> [What needs to be done] From the data below, return the exact lines starting at the line containing "pinky pip: (8, 559)" and ending at the line containing "pinky tip: (377, 362)", both included, and nothing else.

Collected data:

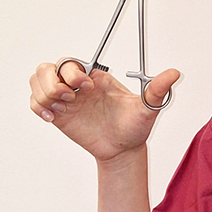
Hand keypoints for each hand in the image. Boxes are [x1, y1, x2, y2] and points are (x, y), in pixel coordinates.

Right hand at [29, 60, 179, 162]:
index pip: (72, 61)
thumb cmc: (135, 126)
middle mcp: (78, 85)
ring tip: (63, 107)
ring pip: (37, 80)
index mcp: (97, 77)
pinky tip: (54, 118)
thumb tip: (175, 73)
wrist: (123, 150)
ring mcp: (66, 99)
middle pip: (48, 67)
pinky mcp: (57, 114)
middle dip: (53, 81)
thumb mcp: (148, 107)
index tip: (86, 86)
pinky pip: (35, 103)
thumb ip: (157, 90)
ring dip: (44, 93)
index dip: (72, 71)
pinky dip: (39, 107)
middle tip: (72, 98)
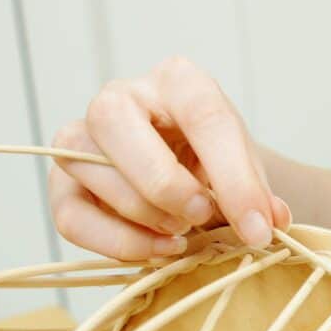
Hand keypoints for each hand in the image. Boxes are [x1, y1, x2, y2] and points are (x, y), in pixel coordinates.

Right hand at [49, 56, 290, 259]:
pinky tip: (160, 249)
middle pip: (115, 122)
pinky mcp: (62, 184)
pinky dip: (120, 244)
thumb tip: (268, 223)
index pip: (202, 115)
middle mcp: (120, 97)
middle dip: (166, 184)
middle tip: (203, 216)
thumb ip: (259, 194)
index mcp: (178, 81)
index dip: (234, 178)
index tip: (258, 226)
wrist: (190, 172)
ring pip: (90, 168)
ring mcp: (81, 137)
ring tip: (184, 231)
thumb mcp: (246, 169)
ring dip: (146, 214)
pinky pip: (72, 217)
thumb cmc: (215, 163)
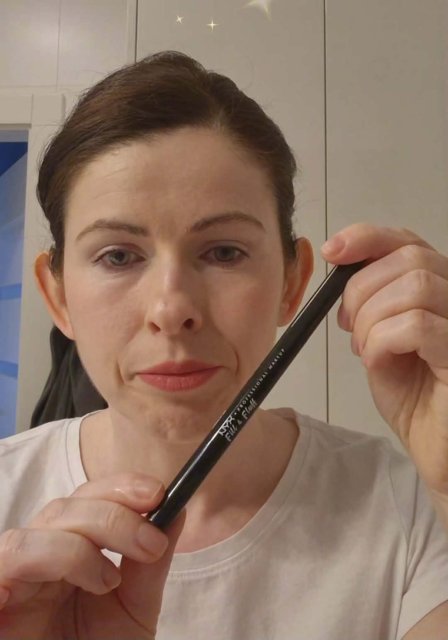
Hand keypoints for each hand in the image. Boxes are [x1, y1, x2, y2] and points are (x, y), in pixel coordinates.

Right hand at [0, 473, 183, 639]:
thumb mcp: (132, 612)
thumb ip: (150, 565)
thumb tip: (179, 510)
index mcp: (69, 551)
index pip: (89, 497)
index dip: (121, 486)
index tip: (160, 494)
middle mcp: (38, 557)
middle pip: (65, 507)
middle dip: (114, 515)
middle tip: (153, 544)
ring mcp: (11, 577)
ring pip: (37, 530)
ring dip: (83, 544)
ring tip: (110, 582)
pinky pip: (8, 559)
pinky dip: (50, 559)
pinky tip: (88, 585)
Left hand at [321, 224, 447, 494]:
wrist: (440, 451)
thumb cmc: (415, 399)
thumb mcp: (382, 341)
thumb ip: (372, 304)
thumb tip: (343, 268)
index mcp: (441, 290)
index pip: (409, 241)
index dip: (368, 237)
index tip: (332, 250)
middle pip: (409, 257)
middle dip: (361, 289)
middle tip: (348, 326)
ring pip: (414, 286)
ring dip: (371, 319)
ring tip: (366, 351)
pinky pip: (418, 325)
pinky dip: (383, 340)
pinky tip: (377, 362)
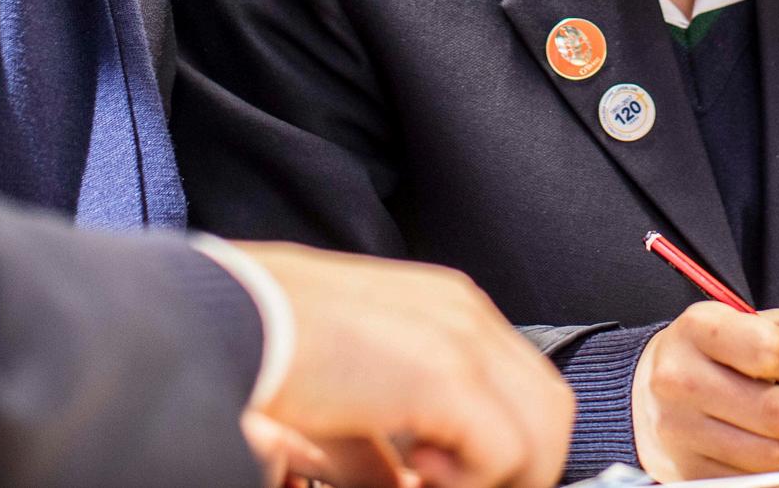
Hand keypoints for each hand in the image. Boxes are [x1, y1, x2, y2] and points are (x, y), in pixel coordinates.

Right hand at [238, 242, 573, 487]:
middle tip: (454, 484)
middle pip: (550, 410)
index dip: (508, 448)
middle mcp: (467, 314)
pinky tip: (416, 474)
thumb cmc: (270, 346)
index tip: (456, 476)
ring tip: (428, 479)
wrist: (227, 317)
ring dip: (502, 477)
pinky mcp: (446, 375)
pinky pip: (506, 452)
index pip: (526, 386)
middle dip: (520, 469)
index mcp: (449, 308)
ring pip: (544, 432)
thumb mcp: (348, 399)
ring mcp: (462, 339)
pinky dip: (474, 482)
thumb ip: (385, 450)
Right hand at [632, 302, 778, 480]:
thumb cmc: (725, 353)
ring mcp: (679, 430)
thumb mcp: (769, 322)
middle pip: (777, 414)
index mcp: (700, 328)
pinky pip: (757, 481)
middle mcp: (680, 378)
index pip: (769, 350)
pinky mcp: (686, 472)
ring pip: (772, 456)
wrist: (653, 391)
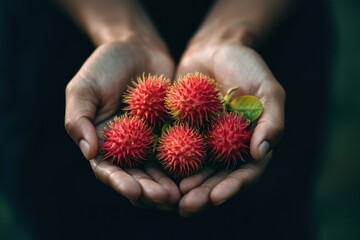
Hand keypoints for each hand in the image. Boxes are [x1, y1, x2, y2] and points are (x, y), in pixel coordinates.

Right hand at [64, 36, 179, 208]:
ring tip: (181, 194)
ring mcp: (152, 142)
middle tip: (165, 199)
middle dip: (150, 190)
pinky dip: (187, 164)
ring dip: (169, 184)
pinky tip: (197, 173)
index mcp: (104, 143)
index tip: (133, 190)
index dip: (120, 183)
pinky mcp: (172, 131)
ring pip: (160, 171)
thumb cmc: (105, 65)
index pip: (110, 171)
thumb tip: (89, 153)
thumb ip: (79, 120)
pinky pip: (180, 150)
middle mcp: (128, 148)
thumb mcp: (83, 88)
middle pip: (138, 177)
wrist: (138, 47)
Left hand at [176, 43, 284, 215]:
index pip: (245, 173)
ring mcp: (204, 142)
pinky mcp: (183, 131)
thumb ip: (271, 120)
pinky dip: (167, 164)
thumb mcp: (266, 89)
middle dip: (203, 194)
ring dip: (183, 186)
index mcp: (249, 144)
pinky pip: (174, 150)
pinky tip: (156, 174)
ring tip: (171, 197)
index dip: (232, 187)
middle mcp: (226, 148)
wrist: (215, 49)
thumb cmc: (246, 66)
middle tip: (187, 207)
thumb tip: (262, 153)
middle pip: (216, 178)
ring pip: (194, 170)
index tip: (217, 197)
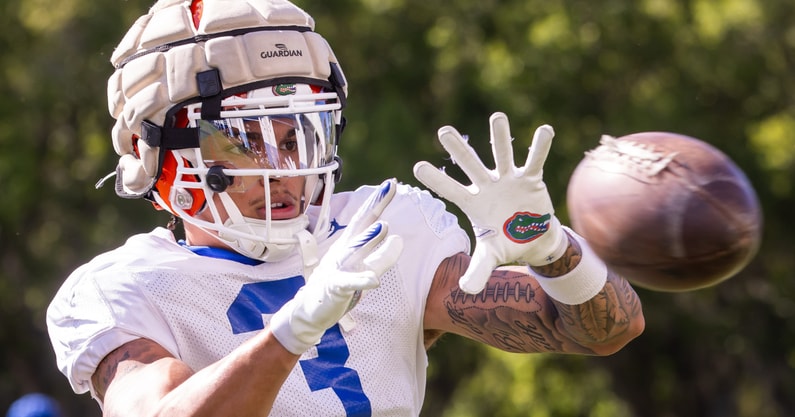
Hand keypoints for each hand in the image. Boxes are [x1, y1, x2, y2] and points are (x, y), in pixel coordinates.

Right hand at [270, 179, 403, 353]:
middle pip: (360, 225)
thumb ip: (382, 256)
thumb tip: (398, 237)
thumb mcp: (363, 268)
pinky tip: (374, 280)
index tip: (391, 182)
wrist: (309, 309)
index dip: (378, 201)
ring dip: (368, 239)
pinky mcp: (334, 288)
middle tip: (388, 187)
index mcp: (350, 244)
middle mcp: (343, 251)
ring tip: (384, 225)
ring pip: (354, 251)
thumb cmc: (338, 285)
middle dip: (374, 205)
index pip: (366, 218)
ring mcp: (337, 267)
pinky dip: (361, 280)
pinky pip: (349, 283)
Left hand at [414, 112, 566, 293]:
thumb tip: (466, 291)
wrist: (533, 241)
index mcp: (473, 203)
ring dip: (499, 137)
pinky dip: (540, 146)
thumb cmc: (506, 244)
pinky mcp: (531, 179)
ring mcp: (508, 180)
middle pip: (470, 165)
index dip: (435, 180)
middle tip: (442, 131)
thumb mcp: (490, 257)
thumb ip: (478, 270)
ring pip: (502, 155)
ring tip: (497, 116)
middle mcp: (488, 186)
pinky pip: (535, 160)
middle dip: (458, 149)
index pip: (450, 189)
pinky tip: (545, 130)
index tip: (416, 167)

> [Problem solution]
pinky pip: (8, 559)
pinky dip: (50, 559)
pinky tip: (88, 585)
Left hand at [321, 224, 447, 494]:
wrist: (440, 451)
thumb cmc: (415, 399)
thumb mcp: (382, 341)
thumb ip: (372, 304)
thumb tip: (343, 268)
index mcp: (441, 290)
index pip: (409, 241)
index dip: (368, 237)
index tip: (332, 250)
middle pip: (409, 257)
middle dip: (361, 289)
middle tip: (348, 326)
ring pip: (414, 286)
ring dip: (371, 319)
ring tip: (366, 351)
pinky pip: (418, 325)
pinky dip: (383, 340)
pinky tip: (377, 362)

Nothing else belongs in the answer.